President Donald Trump shows off the tax bill after signing it in the Oval Office of the White House, in WashingtonTrump, Washington, USA - 22 Dec 2017

Retail’s quick and steadfast support for hasty tax reform legislation has hit a snag.

It seems lawmakers’ decision last fall to push through sweeping tax changes mainly aimed at cutting taxes for corporations has left a string of inadvertent errors and typos that could prove more challenging than usual to be amended, given the heightened politicization in Washington.

The most concerning for retailers is the section dealing with the tax recovery period for real property, which, as the code reads now, only allows business investments in owned property, like renovations, to be written off over a period of 39 years. The previous law read 15 years, and that was apparently meant to stay, but with Republicans’ rush to vote on the bill by year’s-end while they were still sure to maintain a majority in both the House and the Senate, the mistake went unnoticed until after the bill’s passage.

It’s little wonder that a bill which was voted on with many handwritten changes and additions in draft margins had some things fall through the cracks, but Rachelle Bernstein, vice president and tax counsel and the National Retail Federation, said the wheels are already in motion to secure a technical amendment to the recovery period, as well as to other incorrect sections of the bill.

“It was a basic mistake in drafting, that’s what we’ve been clearly told by all the [finance] committee staff on the Hill, as well as the Treasury Department,” Bernstein said. “When they get a corrections bill together, this will be in it.”

But that bill will need at least some Democratic votes, and the hyper-political climate in Washington, not to mention all Democrats having voted “no” on the bill’s initial passage, has Bernstein unsure of timing on when any corrections could come up for a vote. The possibility of the corrections being tacked onto the upcoming omnibus appropriations bill is unknown at the NRF, considering the “very, very high-level” politicking surrounding it.

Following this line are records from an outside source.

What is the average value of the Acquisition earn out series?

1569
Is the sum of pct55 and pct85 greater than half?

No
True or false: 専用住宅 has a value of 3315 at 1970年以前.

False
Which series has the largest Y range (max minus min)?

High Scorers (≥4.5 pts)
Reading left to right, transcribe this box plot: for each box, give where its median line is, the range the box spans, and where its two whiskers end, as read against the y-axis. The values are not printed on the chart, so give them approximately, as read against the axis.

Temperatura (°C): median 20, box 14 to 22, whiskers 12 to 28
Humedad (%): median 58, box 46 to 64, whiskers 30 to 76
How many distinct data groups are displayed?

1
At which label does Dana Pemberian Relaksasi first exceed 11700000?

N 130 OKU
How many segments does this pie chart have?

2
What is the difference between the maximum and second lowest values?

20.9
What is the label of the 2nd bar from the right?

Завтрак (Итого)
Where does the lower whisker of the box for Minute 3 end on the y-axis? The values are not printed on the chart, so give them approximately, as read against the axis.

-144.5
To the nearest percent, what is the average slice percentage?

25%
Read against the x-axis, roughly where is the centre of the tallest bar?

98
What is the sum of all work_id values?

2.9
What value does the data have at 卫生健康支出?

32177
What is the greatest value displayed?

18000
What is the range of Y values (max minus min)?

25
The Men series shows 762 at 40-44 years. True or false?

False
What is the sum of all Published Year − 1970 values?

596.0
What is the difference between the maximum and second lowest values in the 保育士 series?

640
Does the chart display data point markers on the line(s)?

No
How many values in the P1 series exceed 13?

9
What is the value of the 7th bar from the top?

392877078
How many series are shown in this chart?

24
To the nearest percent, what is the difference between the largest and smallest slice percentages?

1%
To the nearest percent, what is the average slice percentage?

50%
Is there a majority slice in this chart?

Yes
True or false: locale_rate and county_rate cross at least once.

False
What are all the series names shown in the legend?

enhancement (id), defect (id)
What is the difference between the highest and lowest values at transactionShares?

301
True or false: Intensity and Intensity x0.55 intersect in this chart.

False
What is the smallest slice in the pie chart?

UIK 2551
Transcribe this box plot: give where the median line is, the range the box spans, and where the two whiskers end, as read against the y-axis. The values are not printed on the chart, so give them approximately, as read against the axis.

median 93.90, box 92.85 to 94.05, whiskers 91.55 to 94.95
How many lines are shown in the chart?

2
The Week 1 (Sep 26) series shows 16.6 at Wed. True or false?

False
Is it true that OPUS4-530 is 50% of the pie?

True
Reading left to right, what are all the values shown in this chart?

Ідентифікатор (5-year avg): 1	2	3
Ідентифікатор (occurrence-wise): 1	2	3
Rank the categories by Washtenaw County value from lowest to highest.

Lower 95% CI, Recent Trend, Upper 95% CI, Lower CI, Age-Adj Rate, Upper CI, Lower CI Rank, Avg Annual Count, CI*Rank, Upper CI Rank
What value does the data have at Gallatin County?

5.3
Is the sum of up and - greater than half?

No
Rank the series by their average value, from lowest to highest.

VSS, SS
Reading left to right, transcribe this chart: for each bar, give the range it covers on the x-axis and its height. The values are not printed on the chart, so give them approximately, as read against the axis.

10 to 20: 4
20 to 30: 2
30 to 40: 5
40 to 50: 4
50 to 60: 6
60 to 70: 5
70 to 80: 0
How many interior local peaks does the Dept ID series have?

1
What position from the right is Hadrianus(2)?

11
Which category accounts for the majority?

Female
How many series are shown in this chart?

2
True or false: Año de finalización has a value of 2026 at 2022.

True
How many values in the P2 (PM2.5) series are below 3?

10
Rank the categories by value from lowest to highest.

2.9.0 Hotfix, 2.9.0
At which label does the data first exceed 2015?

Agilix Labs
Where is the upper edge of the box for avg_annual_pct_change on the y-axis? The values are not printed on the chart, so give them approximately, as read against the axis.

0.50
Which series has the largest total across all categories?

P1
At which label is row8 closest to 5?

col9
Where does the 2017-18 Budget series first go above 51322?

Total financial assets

“We’re hopeful it will be able to go on legislation [lawmakers] are working on soon, but I can’t tell you when exactly,” Bernstein said. “I don’t know what will work or not, because it’s all very, very political.”

While the corrections are likely headed for some partisan wrangling — a tactic spearheaded by Republicans during the Obama administration, including a party-wide refusal to allow technical corrections to the Affordable Care Act after its passage in 2010 — retailers could be left in the lurch.

Earlier this year, NRF executive David French lauded the tax bill as a “major victory” for the industry, and one that was “already beginning to increase the pace of retail sector investment in workforce, technology and stores.”

Should the law stay as it is, with retailers’ store renovation costs having to be written off over the course of nearly four decades, effectively increasing the costs associated with such investments, it will affect cash flow, at least in the interim. And the severity of the effect will depend on  the size of the retailer.

Whenever the changes are made, and the NRF is holding confident that they will be, companies will be able to amend their tax returns to reflect the retroactive effective date of the investment recovery period. “It’s not like they’re never going to get the money back,” Bernstein said.